TASK: Without any of the pictures, print every record below exactly.

Dataset entries:
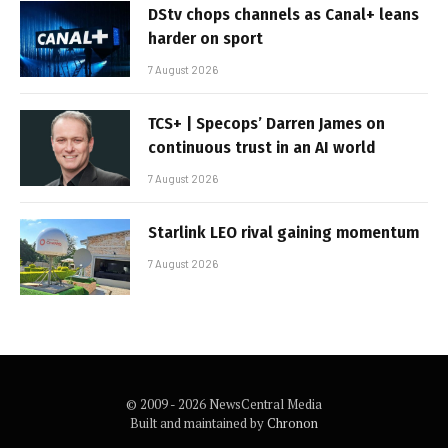
DStv chops channels as Canal+ leans
harder on sport
7 August 2026
TCS+ | Specops’ Darren James on
continuous trust in an AI world
7 August 2026
Starlink LEO rival gaining momentum
7 August 2026
© 2009 - 2026 NewsCentral Media
Built and maintained by
Chronon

YOUR RESPONSE:
DStv chops channels as Canal+ leans
harder on sport
7 August 2026
TCS+ | Specops’ Darren James on
continuous trust in an AI world
7 August 2026
Starlink LEO rival gaining momentum
7 August 2026
© 2009 - 2026 NewsCentral Media
Built and maintained by
Chronon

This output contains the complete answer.